**Data listing**
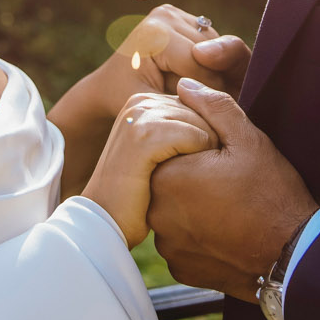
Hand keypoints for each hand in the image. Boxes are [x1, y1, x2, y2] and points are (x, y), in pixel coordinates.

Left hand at [56, 4, 244, 128]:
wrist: (108, 85)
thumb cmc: (126, 100)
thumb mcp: (153, 107)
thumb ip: (184, 102)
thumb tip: (218, 101)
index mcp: (155, 34)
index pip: (199, 66)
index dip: (207, 93)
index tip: (206, 114)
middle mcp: (165, 15)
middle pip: (211, 53)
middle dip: (212, 82)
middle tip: (204, 104)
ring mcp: (173, 12)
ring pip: (216, 46)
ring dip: (214, 70)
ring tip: (199, 92)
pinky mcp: (180, 16)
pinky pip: (211, 41)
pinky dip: (210, 61)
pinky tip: (197, 78)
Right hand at [82, 92, 217, 246]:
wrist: (106, 219)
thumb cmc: (139, 191)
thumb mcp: (162, 152)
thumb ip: (182, 128)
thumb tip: (212, 110)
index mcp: (144, 100)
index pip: (198, 103)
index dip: (206, 135)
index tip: (192, 164)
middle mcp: (141, 101)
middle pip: (203, 111)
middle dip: (208, 142)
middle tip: (194, 174)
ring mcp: (140, 116)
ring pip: (202, 123)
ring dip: (206, 154)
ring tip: (187, 178)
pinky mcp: (144, 136)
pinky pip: (194, 137)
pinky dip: (199, 159)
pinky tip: (183, 179)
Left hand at [147, 78, 318, 300]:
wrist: (292, 254)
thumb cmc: (272, 193)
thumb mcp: (248, 140)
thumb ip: (213, 107)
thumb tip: (185, 85)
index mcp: (167, 175)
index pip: (167, 150)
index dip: (195, 149)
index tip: (220, 157)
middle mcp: (157, 213)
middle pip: (165, 182)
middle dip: (190, 177)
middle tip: (226, 182)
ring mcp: (167, 246)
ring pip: (171, 213)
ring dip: (191, 207)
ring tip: (228, 206)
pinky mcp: (180, 269)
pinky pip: (180, 243)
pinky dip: (197, 235)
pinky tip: (225, 230)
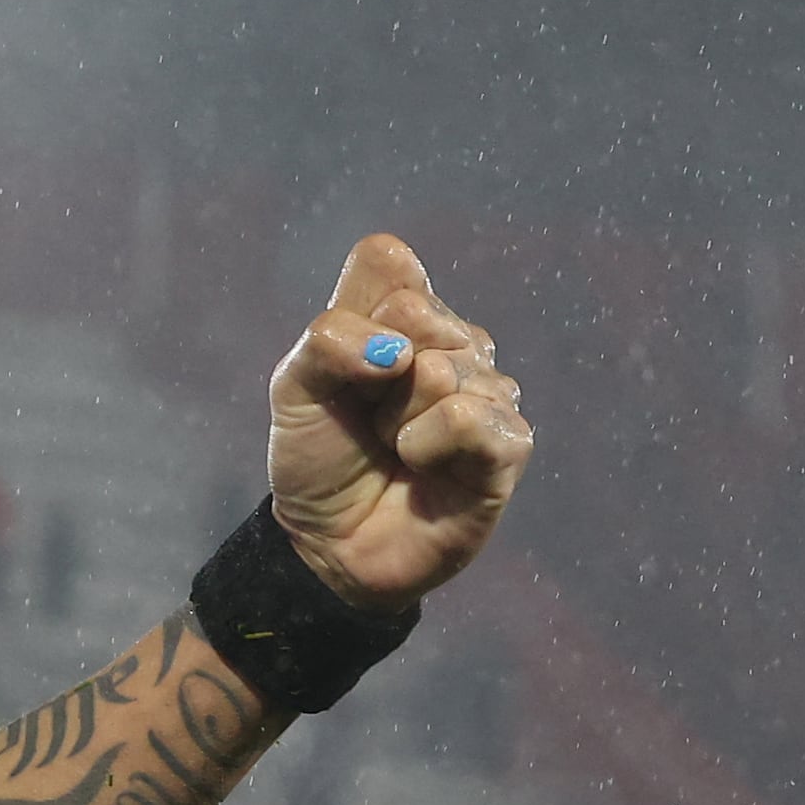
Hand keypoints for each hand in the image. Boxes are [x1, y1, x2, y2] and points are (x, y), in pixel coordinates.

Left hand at [264, 232, 531, 607]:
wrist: (331, 544)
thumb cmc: (319, 460)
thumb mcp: (294, 392)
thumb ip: (327, 342)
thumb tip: (396, 348)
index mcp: (402, 315)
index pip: (388, 261)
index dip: (353, 317)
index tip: (343, 371)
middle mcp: (454, 342)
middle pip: (414, 314)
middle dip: (372, 378)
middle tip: (369, 419)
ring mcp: (488, 388)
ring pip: (442, 368)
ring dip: (397, 422)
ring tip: (397, 450)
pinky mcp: (510, 442)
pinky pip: (471, 417)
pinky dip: (429, 447)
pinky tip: (427, 469)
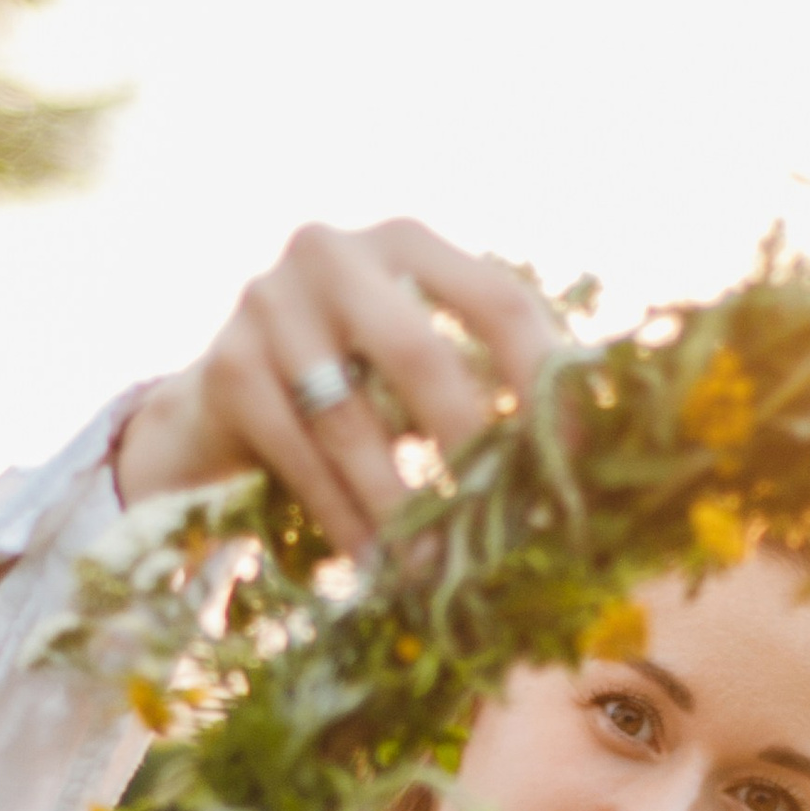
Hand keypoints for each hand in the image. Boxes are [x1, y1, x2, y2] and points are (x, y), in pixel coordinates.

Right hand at [116, 218, 564, 556]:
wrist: (217, 399)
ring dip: (400, 506)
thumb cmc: (351, 382)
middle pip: (420, 356)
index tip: (574, 458)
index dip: (542, 380)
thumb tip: (591, 444)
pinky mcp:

**Brief**
The images are to be left out while the entries are written out exactly.

**Output below**
Hand keypoints for each hand in the image. Boxes are [x1, y1, x2, y2] and points are (x, y), in pixel coordinates.

Left hand at [56, 4, 244, 128]:
wrist: (108, 85)
thumb cmc: (126, 100)
thumb mcp: (153, 107)
thumb ip: (184, 102)
thumb tip: (218, 101)
index mcp: (155, 34)
index pip: (199, 66)
index dip: (207, 93)
index tip: (206, 114)
middle mcp: (165, 15)
middle pip: (211, 53)
middle dip: (212, 82)
middle tip: (204, 104)
ring mcp: (173, 12)
ring pip: (216, 46)
ring dip: (214, 70)
ring tip: (199, 92)
pinky mcp: (180, 16)
pinky pip: (211, 41)
pinky dip: (210, 61)
pinky tip: (197, 78)
Right hand at [82, 92, 217, 246]:
wrist: (106, 219)
thumb cmc: (139, 191)
thumb mcp: (162, 152)
thumb ip: (182, 128)
thumb tip: (212, 110)
index mcp: (144, 100)
index pip: (198, 103)
index dip: (206, 135)
index tip: (192, 164)
middle mcp: (141, 101)
middle pip: (203, 111)
middle dip: (208, 142)
middle tip: (194, 174)
ring mcp: (140, 116)
ring pip: (202, 123)
ring dip: (206, 154)
ring tip: (187, 178)
pinky mcp: (144, 136)
pinky pip: (194, 137)
pinky dip: (199, 159)
pinky tip: (183, 179)
Left hand at [147, 78, 318, 300]:
wrist: (292, 254)
thumb cmc: (272, 193)
thumb mcp: (248, 140)
thumb ip: (213, 107)
thumb tip: (185, 85)
index mcp: (167, 175)
index pip: (167, 150)
index dip: (195, 149)
index tip: (220, 157)
middle mcp: (157, 213)
middle pip: (165, 182)
middle dip: (190, 177)
middle tip: (226, 182)
ring mcp: (167, 246)
ring pip: (171, 213)
ring dip: (191, 207)
ring tip: (228, 206)
pinky mcp: (180, 269)
pinky pip: (180, 243)
pinky dip: (197, 235)
pinky tip: (225, 230)
Hand keypoints for each hand in the image. Boxes are [x1, y1, x2, y2] and points are (x, y), in pixel coordinates.

Left hand at [264, 232, 531, 607]:
wrist: (331, 544)
thumb cmc: (319, 460)
thumb mcp: (294, 392)
thumb ip: (327, 342)
thumb tip: (396, 348)
index mcp: (402, 315)
index pip: (388, 261)
index dip: (353, 317)
index tip: (343, 371)
middle mcp: (454, 342)
middle pip: (414, 314)
middle dip: (372, 378)
middle tip: (369, 419)
ring mcp: (488, 388)
ring pip: (442, 368)
ring dip: (397, 422)
ring tip: (397, 450)
pinky mcp: (510, 442)
pinky pip: (471, 417)
pinky dip: (429, 447)
pinky tip: (427, 469)
Hand keypoints for each hand in the image. Boxes are [x1, y1, x2, y2] and points are (x, y), in pixel coordinates.

Right hand at [116, 218, 564, 556]:
wrist: (217, 399)
ring dip: (400, 506)
thumb cmc: (351, 382)
middle pip: (420, 356)
index tip: (574, 458)
index dip: (542, 380)
thumb tip: (591, 444)
pinky mcp:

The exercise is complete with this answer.